Daripada film horror untuk umum, The Cabin in the Woods memang lebih pantas disebut surat cinta bagi para pemuja film horror. Anda yang kurang mempunyai rujukan film horror masih akan mencicipi film ini cukup angker dengan beberapa kejutan yang cukup efektif. Tapi jikalau anda penggemar film horror maka anda akan jauh lebih terpuaskan dengan banyak sekali rujukan dan homage terhadap film-film horror. Film macam apa? Saya rasa nyaris semua unsur film horror menerima penghormatan disini.
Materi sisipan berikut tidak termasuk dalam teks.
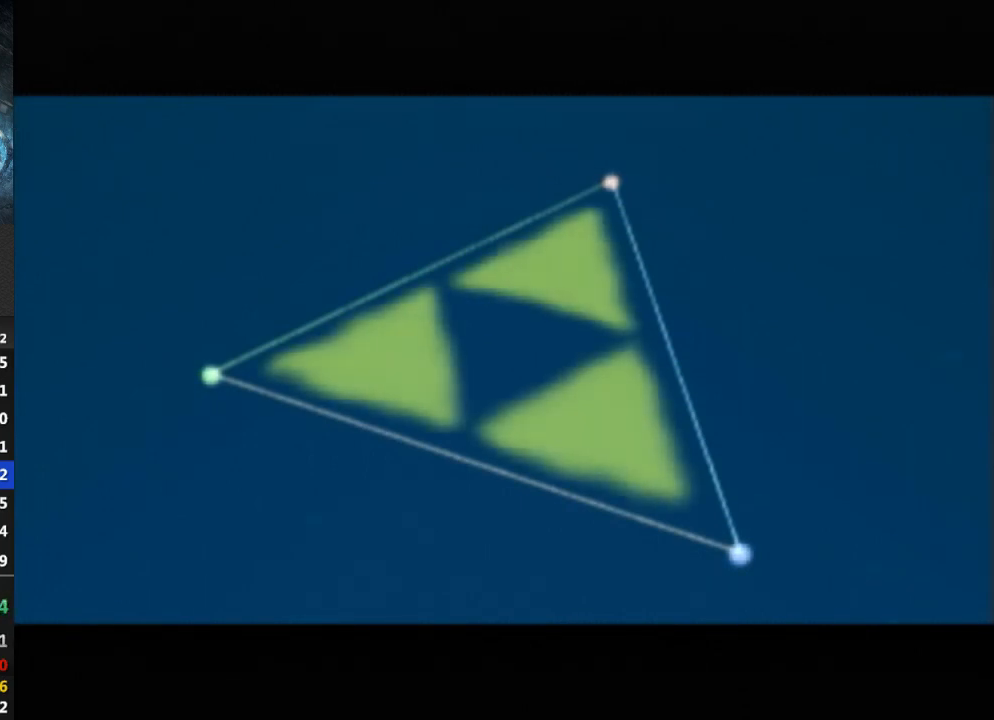
{"buttons": [], "left_stick": "center", "right_stick": "center", "events": [[33, "B", "down"], [100, "B", "up"], [267, "B", "down"], [300, "B", "up"], [400, "B", "down"], [433, "B", "up"]]}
Saya beruntung meski bukan pemuja horror tapi secara umum dikuasai rujukan yang muncul di film ini sudah saya tonton sumbernya sehingga saya tetap mencicipi kepuasan yang tidak jauh beda. Jangan lupakan juga titik puncak sekitar 20 menit terakhir film ini yang pastinya menawarkan multiple orgasm bagi para pecinta horror. Diluar itu ada satu kecerdasan film ini yang sayangnya masih sering dilewatkan penonton. Mengenai karakterisasi klise film horror pastilah hampir semua penonton menangkap hal itu, tapi sadarkah anda bahwa film ini juga menyoroti hal yang lebih dalam mengenai huruf dalam film horror. Saya langsung merasa huruf dalam film horror yakni sosok huruf paling tidak realistis/manusiawi dibandingkan genre lainnya. Perbuatan yang mereka lakukan bukanlah didasari motif yang alamiah melainkan lebih didasari kebutuhan film horror tersebut, itu sebabnya begitu banyak huruf terbelakang yang kita jumpai dalam horror. Satu yang pasti, The Cabin in the Woods bukanlah film untuk semua kalangan dan saya sangat masuk akal jikalau membagi penontonnya menjadi dua kubu yang sangat berlawanan pendapat.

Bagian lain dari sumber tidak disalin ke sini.